Anyway, writing the book has allowed me to become intimate with Jane Austen.  I don’t have a problem telling you that I have a thing for Jane.  If she showed up at the door, I’d take her out for ice cream.  My wife might get jealous, but she’s invited as well.  I hope Jane has her flesh on.

In order to start relaxing after this 18 month ordeal, I’ve been doing all sorts of fun stuff.  Including picking up a childhood poetry book edited by Louis Untermeyer.  Great stuff.  In it I came across this poem about a narrow fellow who parted grass like a comb.  And I was hooked.

Since then I’ve been “dating” Emily.  I hope Jane won’t mind.  True, she is a slightly younger woman, but she’s still older than me.  Oh, but what incredible insights.  I’m going to share some of my new enthusiasm with you here, and we’ll start with this:

In this short Life
That only lasts an hour
How much — how little — is
Within our power

This immediately reminds me of Blake’s “To see a World…” yet with greater feeling.  There’s a cold audacity in Blake, while Emily is humble and vulnerable.  Blake inspires us, but Emily consoles.  There is something that she captures in words, an empathy, an assurance, an embrace that Blake will never achieve.  That she did this using tiny scratches upon a bit of paper is awe inspiring.  That it still communicates her emotions, tugging at my heart some 150 years later, is breath-taking.

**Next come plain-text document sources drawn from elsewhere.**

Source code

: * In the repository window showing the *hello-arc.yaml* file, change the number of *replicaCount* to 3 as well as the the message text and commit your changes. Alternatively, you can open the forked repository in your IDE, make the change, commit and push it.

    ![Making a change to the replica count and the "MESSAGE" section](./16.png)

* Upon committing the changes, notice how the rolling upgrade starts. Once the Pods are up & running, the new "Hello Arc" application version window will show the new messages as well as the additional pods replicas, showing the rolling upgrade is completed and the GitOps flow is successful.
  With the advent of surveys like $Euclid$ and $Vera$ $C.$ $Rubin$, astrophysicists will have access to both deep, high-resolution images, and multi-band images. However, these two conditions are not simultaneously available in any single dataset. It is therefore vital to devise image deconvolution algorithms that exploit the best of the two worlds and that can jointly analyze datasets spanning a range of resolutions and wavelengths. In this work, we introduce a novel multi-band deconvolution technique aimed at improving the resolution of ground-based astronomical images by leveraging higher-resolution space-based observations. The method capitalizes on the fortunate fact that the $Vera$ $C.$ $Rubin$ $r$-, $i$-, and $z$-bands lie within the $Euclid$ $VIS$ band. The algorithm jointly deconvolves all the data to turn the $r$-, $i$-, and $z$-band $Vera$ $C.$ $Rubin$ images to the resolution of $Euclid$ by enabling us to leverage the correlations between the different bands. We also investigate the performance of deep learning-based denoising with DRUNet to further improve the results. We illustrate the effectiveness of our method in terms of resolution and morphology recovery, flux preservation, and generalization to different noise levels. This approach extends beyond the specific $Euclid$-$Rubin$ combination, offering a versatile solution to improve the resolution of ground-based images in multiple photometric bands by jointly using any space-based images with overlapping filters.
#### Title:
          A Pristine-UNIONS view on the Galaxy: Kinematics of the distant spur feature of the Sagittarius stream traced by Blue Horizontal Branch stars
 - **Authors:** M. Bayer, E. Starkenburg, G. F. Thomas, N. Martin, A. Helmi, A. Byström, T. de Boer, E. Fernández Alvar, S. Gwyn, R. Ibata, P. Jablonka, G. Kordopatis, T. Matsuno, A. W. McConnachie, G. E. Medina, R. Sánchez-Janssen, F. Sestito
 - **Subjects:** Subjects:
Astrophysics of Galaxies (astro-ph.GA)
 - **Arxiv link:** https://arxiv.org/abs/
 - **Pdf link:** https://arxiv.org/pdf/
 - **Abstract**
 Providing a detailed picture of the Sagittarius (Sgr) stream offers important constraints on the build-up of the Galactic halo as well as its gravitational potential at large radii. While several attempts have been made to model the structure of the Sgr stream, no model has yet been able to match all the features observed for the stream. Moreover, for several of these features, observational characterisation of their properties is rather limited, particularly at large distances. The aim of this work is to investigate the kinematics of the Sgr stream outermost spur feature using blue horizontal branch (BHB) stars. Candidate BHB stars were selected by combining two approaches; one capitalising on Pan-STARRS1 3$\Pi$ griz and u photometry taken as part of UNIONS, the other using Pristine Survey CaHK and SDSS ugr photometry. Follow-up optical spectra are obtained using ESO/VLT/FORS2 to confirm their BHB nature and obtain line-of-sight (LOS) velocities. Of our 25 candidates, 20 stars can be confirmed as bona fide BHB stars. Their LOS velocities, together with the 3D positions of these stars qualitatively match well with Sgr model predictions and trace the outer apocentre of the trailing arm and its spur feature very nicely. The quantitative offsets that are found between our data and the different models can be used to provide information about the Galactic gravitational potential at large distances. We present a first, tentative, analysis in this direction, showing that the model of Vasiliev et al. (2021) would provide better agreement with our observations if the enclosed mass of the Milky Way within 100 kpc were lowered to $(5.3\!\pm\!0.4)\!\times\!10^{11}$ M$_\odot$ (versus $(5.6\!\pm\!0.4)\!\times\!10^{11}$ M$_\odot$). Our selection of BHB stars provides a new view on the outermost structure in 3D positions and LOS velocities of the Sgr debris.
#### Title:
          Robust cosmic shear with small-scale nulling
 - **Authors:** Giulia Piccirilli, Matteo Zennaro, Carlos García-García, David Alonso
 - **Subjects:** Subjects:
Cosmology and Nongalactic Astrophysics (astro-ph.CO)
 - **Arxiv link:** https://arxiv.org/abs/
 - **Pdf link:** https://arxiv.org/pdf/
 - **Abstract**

So, my apologies to Jane Austen, my girl-friend for the last two years.  I will always honor you and never forget you.

But I’m going to be spending time with a slightly younger lady; for a while anyway.  Emily wrote almost 1800 poems, and it’s going to take some time working through those.  Add in strolling through the park, picnics, the odd romantic dinner, and tea parties, this is a relationship that I’m going to be enjoying for many years.